Sundara Velavan I really appreciate your patience Kathan . Here are my last set of questions: 1. 'Is policy the only instrument in educational reform on which we must place all our bets?2. Math, Science and reading are important, but depending on your socioeconomic context, so are fishing, weaving, dancing, reciting mantras, honey collection and many other skills. Do you think that policy needs to make space for such alternatives as well?If yes, how? If no, why not?3. Do you think that a top- down, centrally controlled approach is the best way forward in solving our educational woes? 4. Will structuring education, which is the process by which learning is facilitated, on the principles of uniformity and minimal variation, which usually are associated with inanimate objects, help retain the human element in education? 5. What kind of an impact will the push for standardization have on holistic learning and development? I know the questions are many but I'm sure you understand the common undercurrent. 
Kathan Shukla I highly appreciate these questions and would love to hear other people's perspective. This is such an interesting conversation. I'll respond pretty soon 
Kathan Shukla OK. 1) Policy only gives a direction in which we should move as a country. For educational reforms, we will always need a multidimensional approach. Clear linkage of national objectives-> creation of relevant knowledge-pool -> policy -> practices -> continuous policy evaluation, which adds to the knowledge-pool. Things will improve if all stakeholders are on-board (from students to politicians and all in-between). 2) Math/sci/reading can be the primary outcomes of interest to assess school quality (only for research purpose). The policymakers/researchers need that knowledge to design interventions and to evaluate those interventions. All other aspects of the school have to be localized and sensitive to local culture. (3) Certainly not. I hate the top-down approach. In fact, I'd say that primary reason for poor educational outcomes across the country is DELHI (not the city but centralized decision-making). Centre's job is to coordinate state-policies and provide funds for knowledge production and various social-programmes. At present, the states need to start establishing the linkage as mentioned in first point. Gradually, we can bring that research & decision-making capacity to districts, then talukas, and even cluster-level (let's say over next 7, 15 & 25 years, respectively).
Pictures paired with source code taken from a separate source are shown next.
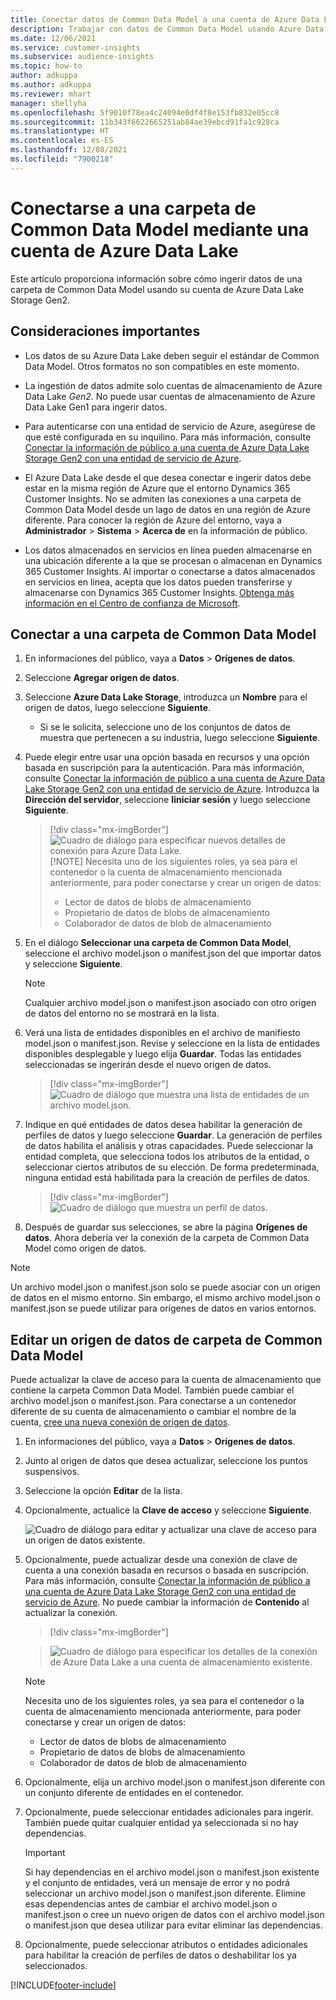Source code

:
 ```yaml
---
title: Conectar datos de Common Data Model a una cuenta de Azure Data Lake
description: Trabajar con datos de Common Data Model usando Azure Data Lake Storage.
ms.date: 12/06/2021
ms.service: customer-insights
ms.subservice: audience-insights
ms.topic: how-to
author: adkuppa
ms.author: adkuppa
ms.reviewer: mhart
manager: shellyha
ms.openlocfilehash: 5f9010f78ea4c24094e0df4f8e153fb832e05cc8
ms.sourcegitcommit: 11b343f6622665251ab84ae39ebcd91fa1c928ca
ms.translationtype: HT
ms.contentlocale: es-ES
ms.lasthandoff: 12/08/2021
ms.locfileid: "7900218"
---
```

# <a name="connect-to-a-common-data-model-folder-using-an-azure-data-lake-account"></a>Conectarse a una carpeta de Common Data Model mediante una cuenta de Azure Data Lake

Este artículo proporciona información sobre cómo ingerir datos de una carpeta de Common Data Model usando su cuenta de Azure Data Lake Storage Gen2.

## <a name="important-considerations"></a>Consideraciones importantes

- Los datos de su Azure Data Lake deben seguir el estándar de Common Data Model. Otros formatos no son compatibles en este momento.

- La ingestión de datos admite solo cuentas de almacenamiento de Azure Data Lake *Gen2*. No puede usar cuentas de almacenamiento de Azure Data Lake Gen1 para ingerir datos.

- Para autenticarse con una entidad de servicio de Azure, asegúrese de que esté configurada en su inquilino. Para más información, consulte [Conectar la información de público a una cuenta de Azure Data Lake Storage Gen2 con una entidad de servicio de Azure](connect-service-principal.md).

- El Azure Data Lake desde el que desea conectar e ingerir datos debe estar en la misma región de Azure que el entorno Dynamics 365 Customer Insights. No se admiten las conexiones a una carpeta de Common Data Model desde un lago de datos en una región de Azure diferente. Para conocer la región de Azure del entorno, vaya a **Administrador** > **Sistema** > **Acerca de** en la información de público.

- Los datos almacenados en servicios en línea pueden almacenarse en una ubicación diferente a la que se procesan o almacenan en Dynamics 365 Customer Insights. Al importar o conectarse a datos almacenados en servicios en línea, acepta que los datos pueden transferirse y almacenarse con Dynamics 365 Customer Insights. [Obtenga más información en el Centro de confianza de Microsoft](https://www.microsoft.com/trust-center).

## <a name="connect-to-a-common-data-model-folder"></a>Conectar a una carpeta de Common Data Model

1. En informaciones del público, vaya a **Datos** > **Orígenes de datos**.

1. Seleccione **Agregar origen de datos**.

1. Seleccione **Azure Data Lake Storage**, introduzca un **Nombre** para el origen de datos, luego seleccione **Siguiente**.

   - Si se le solicita, seleccione uno de los conjuntos de datos de muestra que pertenecen a su industria, luego seleccione **Siguiente**. 

1. Puede elegir entre usar una opción basada en recursos y una opción basada en suscripción para la autenticación. Para más información, consulte [Conectar la información de público a una cuenta de Azure Data Lake Storage Gen2 con una entidad de servicio de Azure](connect-service-principal.md). Introduzca la **Dirección del servidor**, seleccione **Iiniciar sesión** y luego seleccione **Siguiente**.
   > [!div class="mx-imgBorder"]
   > ![Cuadro de diálogo para especificar nuevos detalles de conexión para Azure Data Lake.](media/enter-new-storage-details.png)
   > [!NOTE]
   > Necesita uno de los siguientes roles, ya sea para el contenedor o la cuenta de almacenamiento mencionada anteriormente, para poder conectarse y crear un origen de datos:
   >  - Lector de datos de blobs de almacenamiento
   >  - Propietario de datos de blobs de almacenamiento
   >  - Colaborador de datos de blob de almacenamiento

1. En el diálogo **Seleccionar una carpeta de Common Data Model**, seleccione el archivo model.json o manifest.json del que importar datos y seleccione **Siguiente**.
   > [!NOTE]
   > Cualquier archivo model.json o manifest.json asociado con otro origen de datos del entorno no se mostrará en la lista.

1. Verá una lista de entidades disponibles en el archivo de manifiesto model.json o manifest.json. Revise y seleccione en la lista de entidades disponibles desplegable y luego elija **Guardar**. Todas las entidades seleccionadas se ingerirán desde el nuevo origen de datos.
   > [!div class="mx-imgBorder"]
   > ![Cuadro de diálogo que muestra una lista de entidades de un archivo model.json.](media/review-entities.png)

8. Indique en qué entidades de datos desea habilitar la generación de perfiles de datos y luego seleccione **Guardar**. La generación de perfiles de datos habilita el análisis y otras capacidades. Puede seleccionar la entidad completa, que selecciona todos los atributos de la entidad, o seleccionar ciertos atributos de su elección. De forma predeterminada, ninguna entidad está habilitada para la creación de perfiles de datos.
   > [!div class="mx-imgBorder"]
   > ![Cuadro de diálogo que muestra un perfil de datos.](media/dataprofiling-entities.png)

9. Después de guardar sus selecciones, se abre la página **Orígenes de datos**. Ahora debería ver la conexión de la carpeta de Common Data Model como origen de datos.

> [!NOTE]
> Un archivo model.json o manifest.json solo se puede asociar con un origen de datos en el mismo entorno. Sin embargo, el mismo archivo model.json o manifest.json se puede utilizar para orígenes de datos en varios entornos.

## <a name="edit-a-common-data-model-folder-data-source"></a>Editar un origen de datos de carpeta de Common Data Model

Puede actualizar la clave de acceso para la cuenta de almacenamiento que contiene la carpeta Common Data Model. También puede cambiar el archivo model.json o manifest.json. Para conectarse a un contenedor diferente de su cuenta de almacenamiento o cambiar el nombre de la cuenta, [cree una nueva conexión de origen de datos](#connect-to-a-common-data-model-folder).

1. En informaciones del público, vaya a **Datos** > **Orígenes de datos**.

2. Junto al origen de datos que desea actualizar, seleccione los puntos suspensivos.

3. Seleccione la opción **Editar** de la lista.

4. Opcionalmente, actualice la **Clave de acceso** y seleccione **Siguiente**.

   ![Cuadro de diálogo para editar y actualizar una clave de acceso para un origen de datos existente.](media/edit-access-key.png)

5. Opcionalmente, puede actualizar desde una conexión de clave de cuenta a una conexión basada en recursos o basada en suscripción. Para más información, consulte [Conectar la información de público a una cuenta de Azure Data Lake Storage Gen2 con una entidad de servicio de Azure](connect-service-principal.md). No puede cambiar la información de **Contenido** al actualizar la conexión.
   > [!div class="mx-imgBorder"]

   > ![Cuadro de diálogo para especificar los detalles de la conexión de Azure Data Lake a una cuenta de almacenamiento existente.](media/enter-existing-storage-details.png)

   > [!NOTE]
   > Necesita uno de los siguientes roles, ya sea para el contenedor o la cuenta de almacenamiento mencionada anteriormente, para poder conectarse y crear un origen de datos:
   >  - Lector de datos de blobs de almacenamiento
   >  - Propietario de datos de blobs de almacenamiento
   >  - Colaborador de datos de blob de almacenamiento


6. Opcionalmente, elija un archivo model.json o manifest.json diferente con un conjunto diferente de entidades en el contenedor.

7. Opcionalmente, puede seleccionar entidades adicionales para ingerir. También puede quitar cualquier entidad ya seleccionada si no hay dependencias.

   > [!IMPORTANT]
   > Si hay dependencias en el archivo model.json o manifest.json existente y el conjunto de entidades, verá un mensaje de error y no podrá seleccionar un archivo model.json o manifest.json diferente. Elimine esas dependencias antes de cambiar el archivo model.json o manifest.json o cree un nuevo origen de datos con el archivo model.json o manifest.json que desea utilizar para evitar eliminar las dependencias.

8. Opcionalmente, puede seleccionar atributos o entidades adicionales para habilitar la creación de perfiles de datos o deshabilitar los ya seleccionados.   


[!INCLUDE[footer-include](../includes/footer-banner.md)]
Let people figure-out their local problems. (4) I'm not sure if I understand this question. It would be great if you can make it clearer what you mean by 'structuring education'. (5) I'm talking about standardized tests for research purpose to make informed policy decisions. That helps keeping the measurement error down (unbiased inferences). A lot of people in western-world argue against it because here the results are used to assess teachers and for punishing schools with lesser funding. I don't favour that use of test-results. Our tests (e.g., board exams) have extremely low reliability. The score will be different if different people assess the answer-sheet. I think that's unfair, right? Hence, standardized tests.
Sundara Velavan I don't know what to say except for thanking you for your patience! And yes, your point on gradual decentralization answers the fourth question to an extent. Thanks again Kathan. It indeed was a delightful conversation! 
Kathan Shukla Sundara, how can I add you to my friend list?